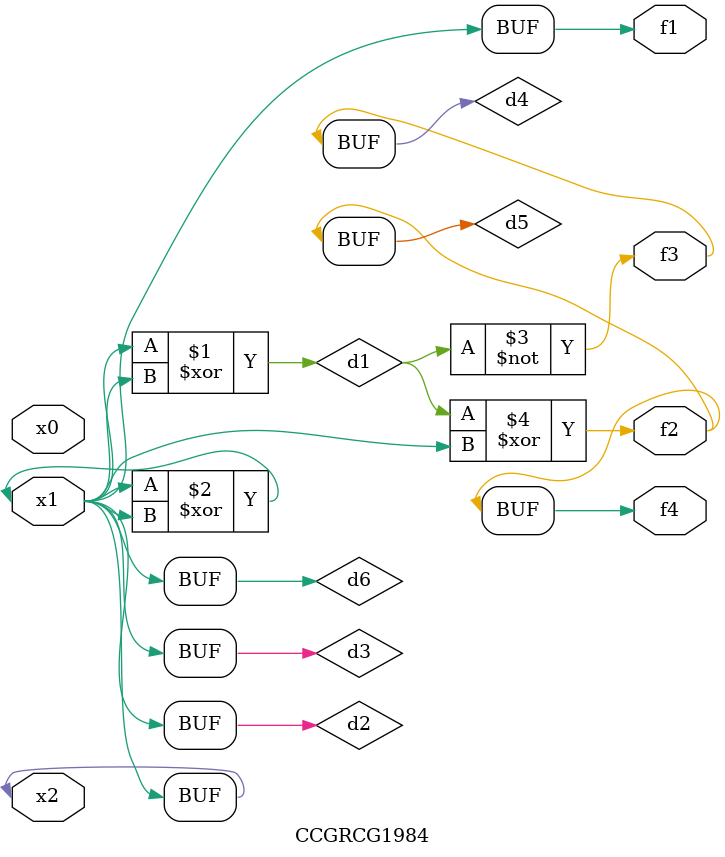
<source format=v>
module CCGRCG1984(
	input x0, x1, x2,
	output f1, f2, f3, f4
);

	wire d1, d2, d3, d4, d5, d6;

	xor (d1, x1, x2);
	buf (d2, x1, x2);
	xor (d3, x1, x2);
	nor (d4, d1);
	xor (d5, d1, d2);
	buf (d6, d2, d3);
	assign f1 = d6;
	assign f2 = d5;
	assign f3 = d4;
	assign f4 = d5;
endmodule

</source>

The task => The listing should be transcribed exactly. No picture is to appear in the transcription.

Reply to the exercise =>
<source format=v>
module CCGRCG1984(
	input x0, x1, x2,
	output f1, f2, f3, f4
);

	wire d1, d2, d3, d4, d5, d6;

	xor (d1, x1, x2);
	buf (d2, x1, x2);
	xor (d3, x1, x2);
	nor (d4, d1);
	xor (d5, d1, d2);
	buf (d6, d2, d3);
	assign f1 = d6;
	assign f2 = d5;
	assign f3 = d4;
	assign f4 = d5;
endmodule

</source>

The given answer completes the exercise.